Perhaps the best thing about the restaurant was the fabulous menu of live music. Every other night it was different: mariachis, an ensemble of regional folk dancers, and, unexpectedly great, a local gypsy trio that included a German, a Swede, and a Mexican (Gitans Blonds was the name of their CD). We all loved every band, Nell in particular; she danced solo, or with the Laguna gang, stopping to eat only during their breaks.
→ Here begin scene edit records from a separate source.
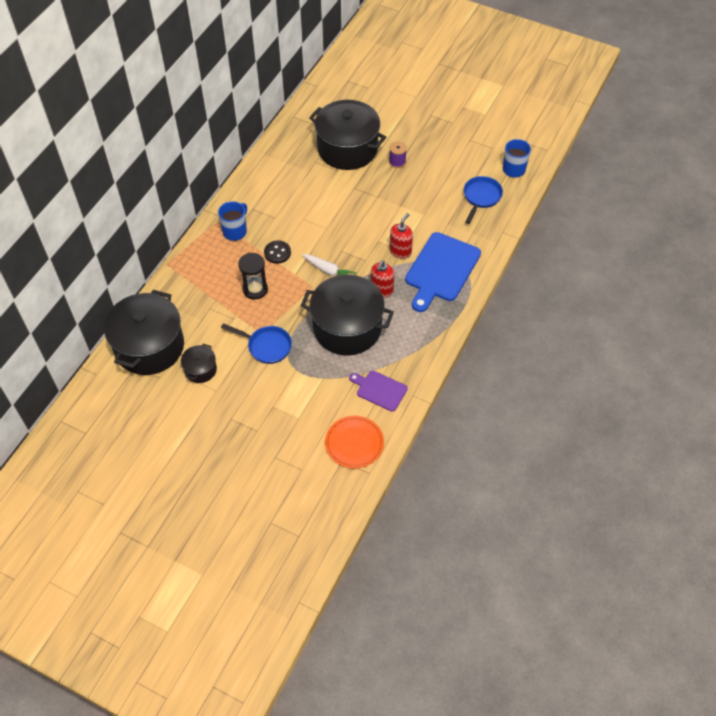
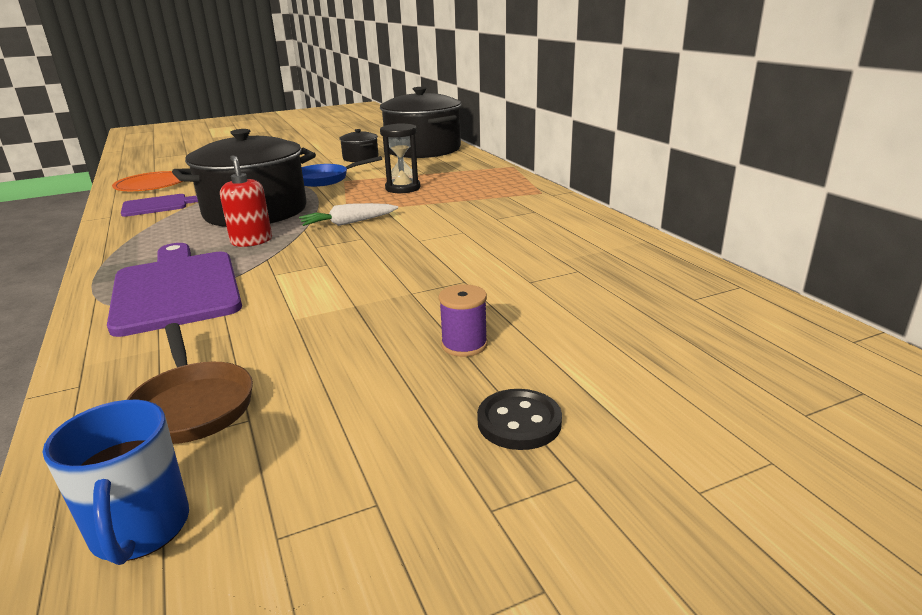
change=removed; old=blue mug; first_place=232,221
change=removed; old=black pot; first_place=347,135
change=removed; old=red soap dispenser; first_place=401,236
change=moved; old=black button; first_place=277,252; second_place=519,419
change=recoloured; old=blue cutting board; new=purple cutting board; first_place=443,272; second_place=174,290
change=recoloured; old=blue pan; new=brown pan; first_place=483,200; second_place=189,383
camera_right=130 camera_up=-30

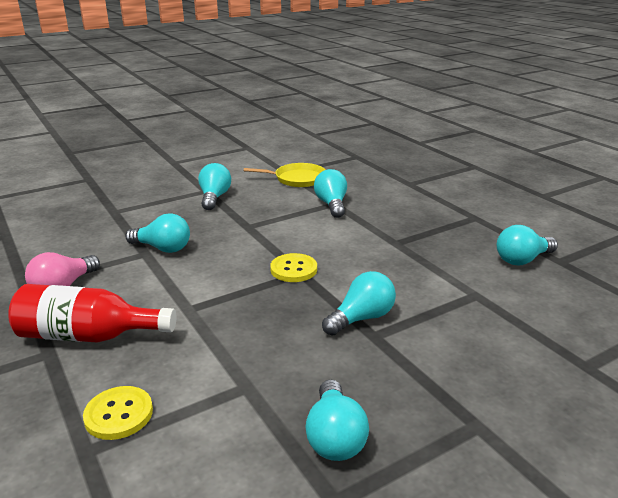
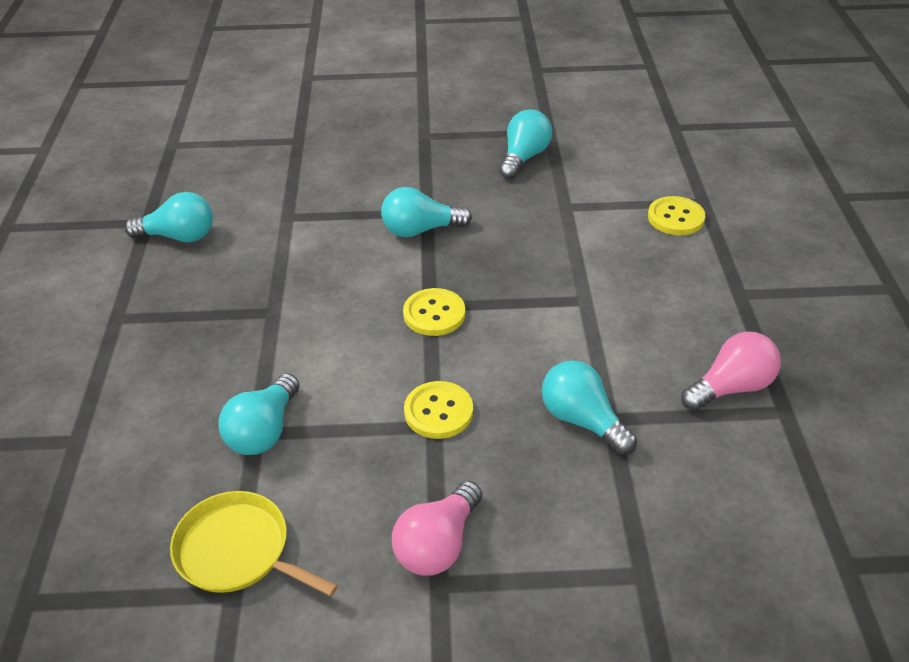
change=removed; old=red bottle; first_place=92,313
change=added; new=yellow button; second_place=438,410
change=recoloured; old=turquoise light bulb; new=pink light bulb; first_place=214,186; second_place=437,528
camera_right=-150 camera_up=15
When we heard that Daly and Jesús, our kayak guide, were planning to attend the rodeo in Sayulita, we had to go, too. Inside the low concrete arena we saw a little rodeo and a lot of pageantry: bull-riding contestants would explode into the ring, and, because in Mexico they're allowed to use both hands, hang on for a good long ride. For big intervals in between, we were entertained by a brass salsa band with an unbelievably large wall of speakers on a stage awash in artificial smoke. The Sunday-night affair was notable for the consumption of exotica—we ate elote (corn cut from the cob and mixed with sour cream and chile powder), pepino (cucumber spears, served in a plastic bag), and local oranges, and drank Modelo beer, watching as everyone else tossed their empty cans into the arena. The crowd included couples, a few families, and men out with their buddies. "That man is drunk," I found myself explaining to the children for the first time. As the sun set, colored lights illuminated the band, which seemed to conspire with the rodeo announcer to fill every available moment of silence. We ended the evening in Sayulita with a round of rides and chocolaty churros at a traveling carnival.